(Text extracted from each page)

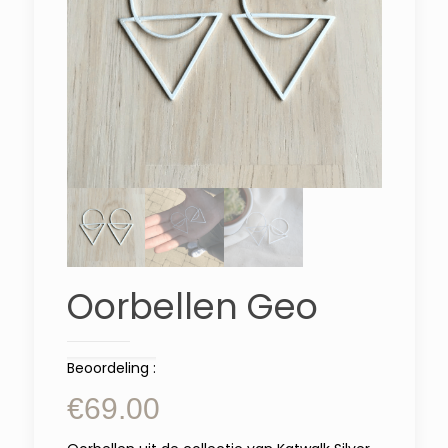
Oorbellen Geo
Beoordeling :
€
69.00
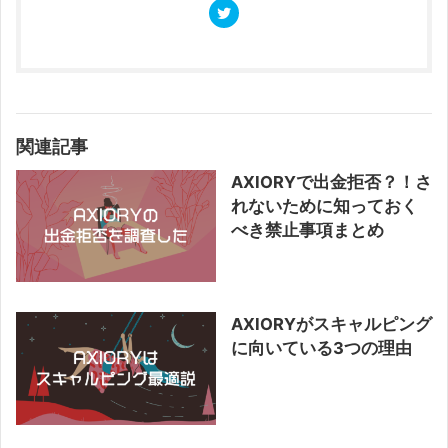
関連記事
AXIORYで出金拒否？！さ
れないために知っておく
べき禁止事項まとめ
AXIORYがスキャルピング
に向いている3つの理由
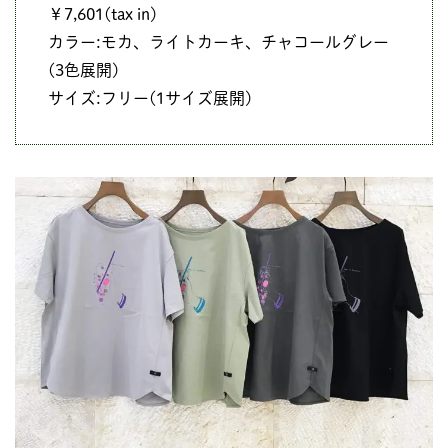
￥7,601(tax in)
カラー:モカ、ライトカーキ、チャコールグレー
(3色展開)
サイズ:フリー(1サイズ展開)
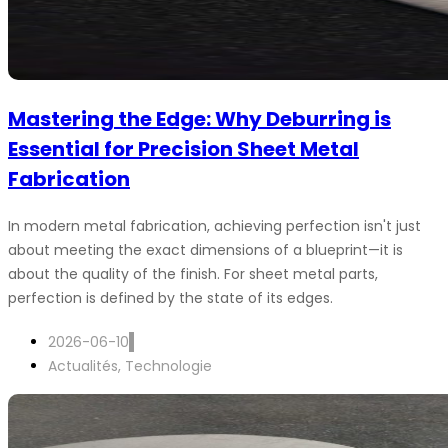
Mastering the Edge: Why Deburring is
Essential for Precision Sheet Metal
Fabrication
In modern metal fabrication, achieving perfection isn't just
about meeting the exact dimensions of a blueprint—it is
about the quality of the finish. For sheet metal parts,
perfection is defined by the state of its edges.
2026-06-10
Actualités
,
Technologie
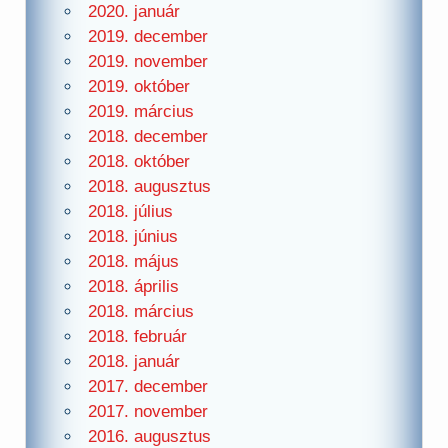
2020. január
2019. december
2019. november
2019. október
2019. március
2018. december
2018. október
2018. augusztus
2018. július
2018. június
2018. május
2018. április
2018. március
2018. február
2018. január
2017. december
2017. november
2016. augusztus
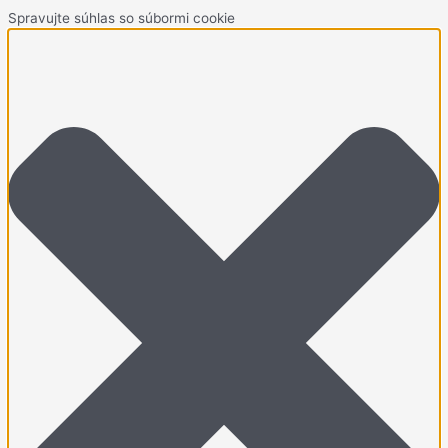
Spravujte súhlas so súbormi cookie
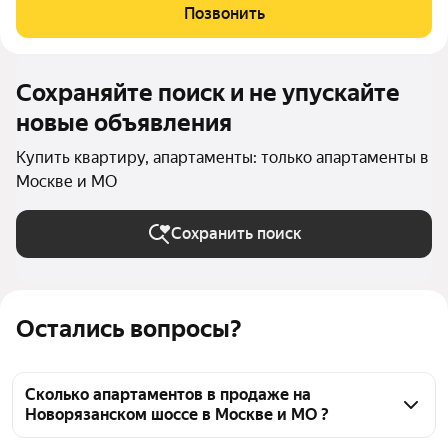
Покровское-Стрешнево. Под панорамными окнами квартир
Позвонить
находится собственный экопарк с
Сохраняйте поиск и не упускайте
новые объявления
Купить квартиру, апартаменты: только апартаменты в
Москве и МО
Сохранить поиск
Остались вопросы?
Сколько апартаментов в продаже на
Новорязанском шоссе в Москве и МО ?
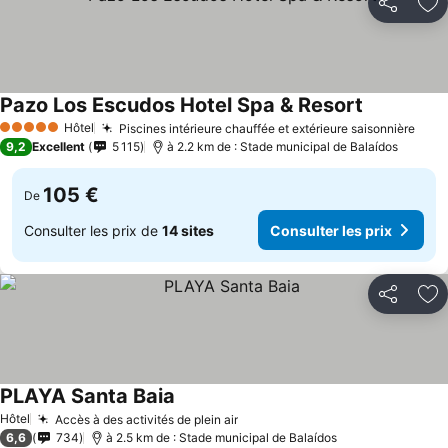
Partager
Aj
Pazo Los Escudos Hotel Spa & Resort
Hôtel
Piscines intérieure chauffée et extérieure saisonnière
5 Étoiles
9,2
Excellent
5 115
à 2.2 km de : Stade municipal de Balaídos
105 €
De
Consulter les prix de
14 sites
Consulter les prix
Partager
Aj
PLAYA Santa Baia
Hôtel
Accès à des activités de plein air
6,6
734
à 2.5 km de : Stade municipal de Balaídos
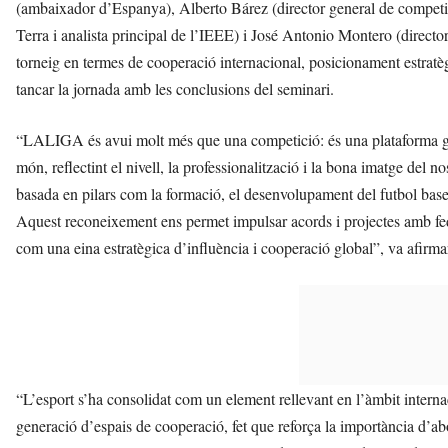
(ambaixador d’Espanya), Alberto Bárez (director general de competi
Terra i analista principal de l’IEEE) i José Antonio Montero (direct
torneig en termes de cooperació internacional, posicionament estrat
tancar la jornada amb les conclusions del seminari.
“LALIGA és avui molt més que una competició: és una plataforma g
món, reflectint el nivell, la professionalització i la bona imatge del n
basada en pilars com la formació, el desenvolupament del futbol base,
Aquest reconeixement ens permet impulsar acords i projectes amb fede
com una eina estratègica d’influència i cooperació global”, va afir
“L’esport s’ha consolidat com un element rellevant en l’àmbit internac
generació d’espais de cooperació, fet que reforça la importància d’ab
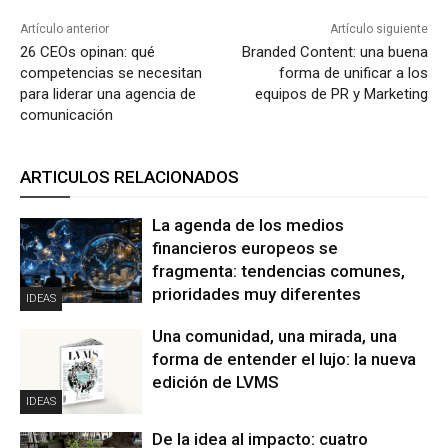
Artículo anterior
Artículo siguiente
26 CEOs opinan: qué
Branded Content: una buena
competencias se necesitan
forma de unificar a los
para liderar una agencia de
equipos de PR y Marketing
comunicación
ARTICULOS RELACIONADOS
La agenda de los medios
financieros europeos se
fragmenta: tendencias comunes,
prioridades muy diferentes
IDEAS
Una comunidad, una mirada, una
forma de entender el lujo: la nueva
edición de LVMS
IDEAS
De la idea al impacto: cuatro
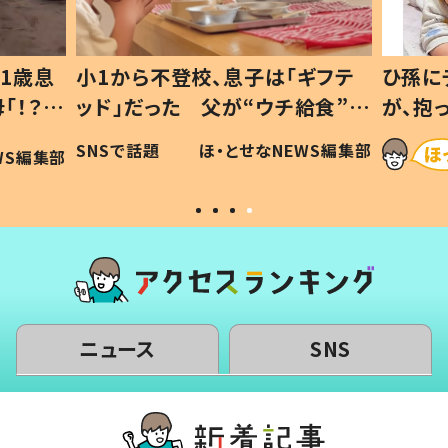
1歳息
小1から不登校、息子は「ギフテ
ひ孫に
「！？」
ッド」だった 父が“ウチ給食”を
が、抱
に「可愛
作り続ける理由とは #令和の親
「涙が
SNSで話題
ほ・とせなNEWS編集部
WS編集部
#令和の子
い」
ニュース
SNS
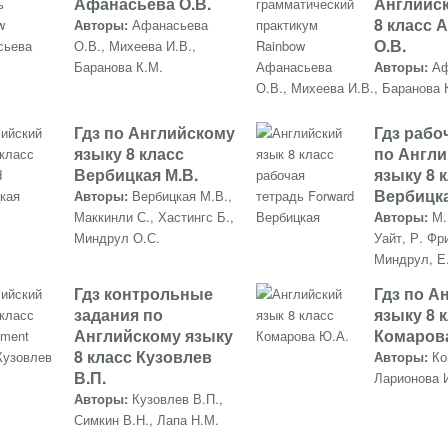
Афанасьева О.В.
Английс
8 класс 
Авторы:
Афанасьева
О.В.
О.В., Михеева И.В.,
Баранова К.М.
Авторы:
Аф
О.В., Михеева И.В., Баранова 
Гдз по Английскому
Гдз рабо
языку 8 класс
по Англ
Вербицкая М.В.
языку 8 
Вербицк
Авторы:
Вербицкая М.В.,
Маккинли С., Хастингс Б.,
Авторы:
М.
Миндрул О.С.
Уайт, Р. Фр
Миндрул, Е
Гдз контрольные
Гдз по А
задания по
языку 8 
Английскому языку
Комаров
8 класс Кузовлев
Авторы:
Ко
В.П.
Ларионова И
Авторы:
Кузовлев В.П.,
Симкин В.Н., Лапа Н.М.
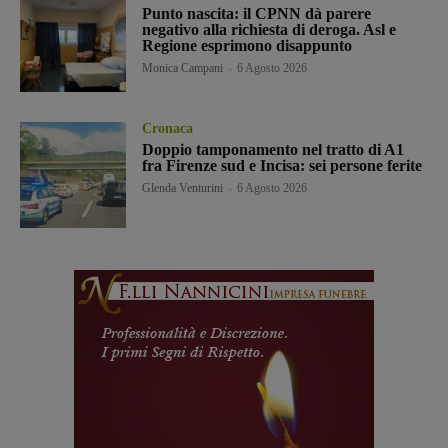
Punto nascita: il CPNN dà parere
negativo alla richiesta di deroga. Asl e
Regione esprimono disappunto
Monica Campani
-
6 Agosto 2026
Cronaca
Doppio tamponamento nel tratto di A1
fra Firenze sud e Incisa: sei persone ferite
Glenda Venturini
-
6 Agosto 2026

- WHAT IS NEEDED:
Copy the text of every record above word for word, line by line, without the pictures.

- YOUR RESPONSE:
Oorbellen Geo
Beoordeling :
€
69.00
関連記事
AXIORYで出金拒否？！さ
れないために知っておく
べき禁止事項まとめ
AXIORYがスキャルピング
に向いている3つの理由
￥7,601(tax in)
カラー:モカ、ライトカーキ、チャコールグレー
(3色展開)
サイズ:フリー(1サイズ展開)
Mastering the Edge: Why Deburring is
Essential for Precision Sheet Metal
Fabrication
In modern metal fabrication, achieving perfection isn't just
about meeting the exact dimensions of a blueprint—it is
about the quality of the finish. For sheet metal parts,
perfection is defined by the state of its edges.
2026-06-10
Actualités
,
Technologie
2020. január
2019. december
2019. november
2019. október
2019. március
2018. december
2018. október
2018. augusztus
2018. július
2018. június
2018. május
2018. április
2018. március
2018. február
2018. január
2017. december
2017. november
2016. augusztus
Spravujte súhlas so súbormi cookie
Покровское-Стрешнево. Под панорамными окнами квартир
Позвонить
находится собственный экопарк с
Сохраняйте поиск и не упускайте
новые объявления
Купить квартиру, апартаменты: только апартаменты в
Москве и МО
Сохранить поиск
Остались вопросы?
Сколько апартаментов в продаже на
Новорязанском шоссе в Москве и МО ?
Partager
Aj
Pazo Los Escudos Hotel Spa & Resort
Hôtel
Piscines intérieure chauffée et extérieure saisonnière
5 Étoiles
9,2
Excellent
5 115
à 2.2 km de : Stade municipal de Balaídos
105 €
De
Consulter les prix de
14 sites
Consulter les prix
Partager
Aj
PLAYA Santa Baia
Hôtel
Accès à des activités de plein air
6,6
734
à 2.5 km de : Stade municipal de Balaídos
(ambaixador d’Espanya), Alberto Bárez (director general de competi
Terra i analista principal de l’IEEE) i José Antonio Montero (direct
torneig en termes de cooperació internacional, posicionament estrat
tancar la jornada amb les conclusions del seminari.
“LALIGA és avui molt més que una competició: és una plataforma g
món, reflectint el nivell, la professionalització i la bona imatge del n
basada en pilars com la formació, el desenvolupament del futbol base,
Aquest reconeixement ens permet impulsar acords i projectes amb fede
com una eina estratègica d’influència i cooperació global”, va afir
“L’esport s’ha consolidat com un element rellevant en l’àmbit internac
generació d’espais de cooperació, fet que reforça la importància d’ab
Artículo anterior
Artículo siguiente
26 CEOs opinan: qué
Branded Content: una buena
competencias se necesitan
forma de unificar a los
para liderar una agencia de
equipos de PR y Marketing
comunicación
ARTICULOS RELACIONADOS
La agenda de los medios
financieros europeos se
fragmenta: tendencias comunes,
prioridades muy diferentes
IDEAS
Una comunidad, una mirada, una
forma de entender el lujo: la nueva
edición de LVMS
IDEAS
De la idea al impacto: cuatro
1歳息
小1から不登校、息子は「ギフテ
ひ孫に
「！？」
ッド」だった 父が“ウチ給食”を
が、抱
に「可愛
作り続ける理由とは #令和の親
「涙が
SNSで話題
ほ・とせなNEWS編集部
WS編集部
#令和の子
い」
ニュース
SNS
Афанасьева О.В.
Английс
8 класс 
Авторы:
Афанасьева
О.В.
О.В., Михеева И.В.,
Баранова К.М.
Авторы:
Аф
О.В., Михеева И.В., Баранова 
Гдз по Английскому
Гдз рабо
языку 8 класс
по Англ
Вербицкая М.В.
языку 8 
Вербицк
Авторы:
Вербицкая М.В.,
Маккинли С., Хастингс Б.,
Авторы:
М.
Миндрул О.С.
Уайт, Р. Фр
Миндрул, Е
Гдз контрольные
Гдз по А
задания по
языку 8 
Английскому языку
Комаров
8 класс Кузовлев
Авторы:
Ко
В.П.
Ларионова И
Авторы:
Кузовлев В.П.,
Симкин В.Н., Лапа Н.М.
Punto nascita: il CPNN dà parere
negativo alla richiesta di deroga. Asl e
Regione esprimono disappunto
Monica Campani
-
6 Agosto 2026
Cronaca
Doppio tamponamento nel tratto di A1
fra Firenze sud e Incisa: sei persone ferite
Glenda Venturini
-
6 Agosto 2026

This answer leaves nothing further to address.